Paul Hopkin, technical director of the Association of Insurance and Risk Managers, believes take-up has remained stable but says companies appear to be opting for bigger limits. This is the first year Airmic has published its Directors' & Officers' Liability Insurance Benchmarking Report, so there are no previous figures to compare to, but it reveals Airmic members are opting for "significant" limits, with about a quarter buying £100m or more of D&O coverage. It shows the average policy limit for companies with US exposure is £130m, compared to £58m for those without, and average premiums are £3.7m and £1.7m respectively, for companies with more than £1bn in annual turnover.

Speaking about D&O premium rates, Mr Hopkin says "by and large, with the exception of a few sectors, the market seems fairly stable" and adds "it depends how financially distressed the sector is".

Broker Marsh has spoken of the emergence of a "dual market" for D&O in the first quarter of 2009 stating while the commercial sector has stabilised to a large extent the financial services sector is experiencing toughening market conditions with rates increasing on average from 10% to more than 50% in some cases. Similarly, Mr Lea explains while commercial rates remain competitive, financial institution rates are up about 40% on last year.

In addition, Mr Martin says: "The big financial institutions are experiencing 40 to 50% increases in premiums and the mega banks are probably higher. However, commercial firms with a good risk profile are still getting a small reduction in premium of about 5% to 10%.

It has been claimed a major reason why premiums remain competitive is because AIG has cut rates to retain business. One market source accuses AIG of creating an "artificial market", pricing down to keep clients, while another similarly says rates are more stable due to the problems faced by the insurer and its bid to retain market share.

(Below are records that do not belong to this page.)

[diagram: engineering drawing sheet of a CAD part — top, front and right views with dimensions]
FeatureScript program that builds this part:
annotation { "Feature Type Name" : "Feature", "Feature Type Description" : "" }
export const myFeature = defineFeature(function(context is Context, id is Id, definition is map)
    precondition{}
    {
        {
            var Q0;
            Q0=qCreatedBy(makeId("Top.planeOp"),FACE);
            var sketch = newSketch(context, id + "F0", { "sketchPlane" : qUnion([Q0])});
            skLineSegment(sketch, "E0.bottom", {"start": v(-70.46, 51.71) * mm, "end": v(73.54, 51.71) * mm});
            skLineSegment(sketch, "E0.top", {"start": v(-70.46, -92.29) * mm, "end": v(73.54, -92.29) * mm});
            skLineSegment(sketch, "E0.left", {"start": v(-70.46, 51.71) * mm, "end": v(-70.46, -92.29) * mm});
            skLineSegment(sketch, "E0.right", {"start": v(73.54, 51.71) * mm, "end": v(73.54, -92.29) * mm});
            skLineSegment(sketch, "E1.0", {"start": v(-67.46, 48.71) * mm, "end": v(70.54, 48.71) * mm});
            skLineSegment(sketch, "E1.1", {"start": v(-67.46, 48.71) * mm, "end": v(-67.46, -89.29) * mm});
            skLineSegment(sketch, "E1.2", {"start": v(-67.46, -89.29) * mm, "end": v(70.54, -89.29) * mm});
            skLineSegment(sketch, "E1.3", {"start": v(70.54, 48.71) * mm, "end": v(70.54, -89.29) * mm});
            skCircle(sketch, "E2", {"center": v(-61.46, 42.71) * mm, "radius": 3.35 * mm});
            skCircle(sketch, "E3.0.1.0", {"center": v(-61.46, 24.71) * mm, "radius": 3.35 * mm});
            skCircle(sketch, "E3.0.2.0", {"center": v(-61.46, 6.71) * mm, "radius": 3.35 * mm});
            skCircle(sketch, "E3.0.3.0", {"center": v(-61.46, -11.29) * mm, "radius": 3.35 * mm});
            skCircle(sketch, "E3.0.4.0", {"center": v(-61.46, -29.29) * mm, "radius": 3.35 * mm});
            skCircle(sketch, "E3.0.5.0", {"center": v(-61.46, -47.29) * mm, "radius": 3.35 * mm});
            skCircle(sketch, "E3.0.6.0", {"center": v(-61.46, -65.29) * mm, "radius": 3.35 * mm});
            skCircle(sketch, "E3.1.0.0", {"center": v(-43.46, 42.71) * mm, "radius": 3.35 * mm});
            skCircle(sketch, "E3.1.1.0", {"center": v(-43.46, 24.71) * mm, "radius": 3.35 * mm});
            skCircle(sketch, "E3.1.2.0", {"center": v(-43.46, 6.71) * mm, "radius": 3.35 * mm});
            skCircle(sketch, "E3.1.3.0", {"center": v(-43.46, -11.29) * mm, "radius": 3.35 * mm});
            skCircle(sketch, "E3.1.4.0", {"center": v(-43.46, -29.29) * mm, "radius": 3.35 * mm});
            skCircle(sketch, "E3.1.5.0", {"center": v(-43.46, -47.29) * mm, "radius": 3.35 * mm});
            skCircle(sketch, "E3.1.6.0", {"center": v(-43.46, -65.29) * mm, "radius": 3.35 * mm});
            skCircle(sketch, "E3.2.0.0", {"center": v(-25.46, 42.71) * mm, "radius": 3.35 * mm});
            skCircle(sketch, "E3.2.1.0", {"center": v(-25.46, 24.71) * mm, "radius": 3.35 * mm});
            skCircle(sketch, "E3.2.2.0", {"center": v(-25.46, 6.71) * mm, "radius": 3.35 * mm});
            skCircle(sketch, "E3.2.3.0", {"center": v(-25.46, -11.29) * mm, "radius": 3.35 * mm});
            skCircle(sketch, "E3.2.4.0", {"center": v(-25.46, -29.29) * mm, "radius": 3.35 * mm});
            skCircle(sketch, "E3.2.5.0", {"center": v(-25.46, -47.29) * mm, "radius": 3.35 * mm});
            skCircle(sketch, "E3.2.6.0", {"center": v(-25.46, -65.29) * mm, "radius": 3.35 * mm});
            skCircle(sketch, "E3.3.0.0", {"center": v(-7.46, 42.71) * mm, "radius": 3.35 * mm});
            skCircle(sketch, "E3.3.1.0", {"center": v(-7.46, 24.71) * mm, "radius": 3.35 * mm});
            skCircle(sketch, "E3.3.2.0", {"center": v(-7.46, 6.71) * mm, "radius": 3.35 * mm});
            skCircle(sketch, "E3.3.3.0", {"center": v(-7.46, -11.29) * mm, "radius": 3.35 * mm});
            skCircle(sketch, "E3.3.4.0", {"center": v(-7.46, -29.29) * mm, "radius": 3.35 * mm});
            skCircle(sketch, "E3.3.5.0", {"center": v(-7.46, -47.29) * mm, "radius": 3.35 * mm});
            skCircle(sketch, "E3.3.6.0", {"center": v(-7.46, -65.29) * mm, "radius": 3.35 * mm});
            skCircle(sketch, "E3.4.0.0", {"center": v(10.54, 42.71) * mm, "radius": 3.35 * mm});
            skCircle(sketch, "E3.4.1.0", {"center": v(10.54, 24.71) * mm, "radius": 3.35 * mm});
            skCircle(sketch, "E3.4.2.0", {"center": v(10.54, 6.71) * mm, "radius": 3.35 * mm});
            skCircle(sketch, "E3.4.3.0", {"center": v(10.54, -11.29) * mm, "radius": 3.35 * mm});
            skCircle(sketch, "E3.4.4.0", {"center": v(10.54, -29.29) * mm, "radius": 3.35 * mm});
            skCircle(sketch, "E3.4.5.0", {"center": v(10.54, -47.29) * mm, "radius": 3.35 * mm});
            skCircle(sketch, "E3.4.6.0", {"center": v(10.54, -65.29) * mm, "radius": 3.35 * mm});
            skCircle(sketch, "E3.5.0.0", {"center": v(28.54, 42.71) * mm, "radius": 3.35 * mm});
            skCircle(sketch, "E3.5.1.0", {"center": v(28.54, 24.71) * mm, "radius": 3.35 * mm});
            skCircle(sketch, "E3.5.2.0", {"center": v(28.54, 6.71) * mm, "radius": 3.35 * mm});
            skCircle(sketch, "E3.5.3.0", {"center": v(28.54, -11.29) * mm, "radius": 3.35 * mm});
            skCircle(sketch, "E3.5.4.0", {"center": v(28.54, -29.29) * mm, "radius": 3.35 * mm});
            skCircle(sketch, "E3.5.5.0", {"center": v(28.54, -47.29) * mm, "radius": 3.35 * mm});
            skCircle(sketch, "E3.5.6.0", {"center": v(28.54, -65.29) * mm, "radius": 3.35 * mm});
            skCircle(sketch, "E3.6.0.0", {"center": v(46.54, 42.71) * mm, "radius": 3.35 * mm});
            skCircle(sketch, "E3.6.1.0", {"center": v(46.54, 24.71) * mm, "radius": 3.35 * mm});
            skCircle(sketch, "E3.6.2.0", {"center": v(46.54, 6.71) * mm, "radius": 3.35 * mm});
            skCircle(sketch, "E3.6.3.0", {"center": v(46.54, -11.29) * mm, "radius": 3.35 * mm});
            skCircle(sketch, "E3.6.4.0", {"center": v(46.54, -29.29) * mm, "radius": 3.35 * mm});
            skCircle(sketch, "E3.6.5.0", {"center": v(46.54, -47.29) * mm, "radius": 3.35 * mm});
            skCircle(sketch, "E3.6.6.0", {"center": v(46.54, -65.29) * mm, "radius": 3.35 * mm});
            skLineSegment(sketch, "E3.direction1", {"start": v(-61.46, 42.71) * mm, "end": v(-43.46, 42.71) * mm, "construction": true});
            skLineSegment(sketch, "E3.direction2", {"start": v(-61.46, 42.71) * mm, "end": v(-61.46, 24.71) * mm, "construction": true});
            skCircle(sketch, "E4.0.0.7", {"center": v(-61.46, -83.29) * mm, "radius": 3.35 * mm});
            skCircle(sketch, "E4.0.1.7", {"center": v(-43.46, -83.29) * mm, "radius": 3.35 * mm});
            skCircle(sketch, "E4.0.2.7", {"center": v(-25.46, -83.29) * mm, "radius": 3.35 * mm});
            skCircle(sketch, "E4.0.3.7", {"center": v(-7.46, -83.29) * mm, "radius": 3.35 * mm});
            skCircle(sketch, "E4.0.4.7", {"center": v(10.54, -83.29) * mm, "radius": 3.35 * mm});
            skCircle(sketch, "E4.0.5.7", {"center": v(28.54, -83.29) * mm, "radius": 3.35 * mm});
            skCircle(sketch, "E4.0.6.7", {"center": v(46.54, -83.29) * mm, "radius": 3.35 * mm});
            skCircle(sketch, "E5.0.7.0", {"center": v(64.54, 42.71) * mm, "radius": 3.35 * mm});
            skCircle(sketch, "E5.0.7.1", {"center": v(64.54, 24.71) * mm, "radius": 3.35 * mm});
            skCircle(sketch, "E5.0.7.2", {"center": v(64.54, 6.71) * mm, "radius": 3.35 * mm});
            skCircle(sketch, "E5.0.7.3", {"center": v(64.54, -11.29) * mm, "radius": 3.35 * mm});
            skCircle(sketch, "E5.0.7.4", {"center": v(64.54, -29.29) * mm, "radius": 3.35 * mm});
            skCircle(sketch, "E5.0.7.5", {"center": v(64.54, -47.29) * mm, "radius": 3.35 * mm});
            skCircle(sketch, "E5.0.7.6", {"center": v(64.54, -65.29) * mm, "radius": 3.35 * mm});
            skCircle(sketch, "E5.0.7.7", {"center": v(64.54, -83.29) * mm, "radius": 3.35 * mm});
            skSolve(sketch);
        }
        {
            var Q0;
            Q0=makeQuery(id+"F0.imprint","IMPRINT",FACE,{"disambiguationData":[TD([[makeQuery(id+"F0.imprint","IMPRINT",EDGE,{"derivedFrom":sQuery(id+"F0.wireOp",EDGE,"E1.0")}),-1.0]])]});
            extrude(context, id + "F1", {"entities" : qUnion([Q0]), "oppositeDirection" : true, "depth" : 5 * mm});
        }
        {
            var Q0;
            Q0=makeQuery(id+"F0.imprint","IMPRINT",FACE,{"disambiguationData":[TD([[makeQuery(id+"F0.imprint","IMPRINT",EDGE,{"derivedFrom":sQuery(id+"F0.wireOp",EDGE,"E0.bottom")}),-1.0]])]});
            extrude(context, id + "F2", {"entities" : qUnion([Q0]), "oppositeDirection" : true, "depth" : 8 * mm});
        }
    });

An AIG UK spokesman responds: "The D&O market is diverse. For example, we have seen significant rate rises in the financial institutions segment which contrasts with falling rates elsewhere. Although, encouragingly, we have seen rates flatten in the past few months.

"Given our position as the biggest D&O carrier our analysis is that we have seen significantly increased market competition, which has had an impact on all insurers, including AIG."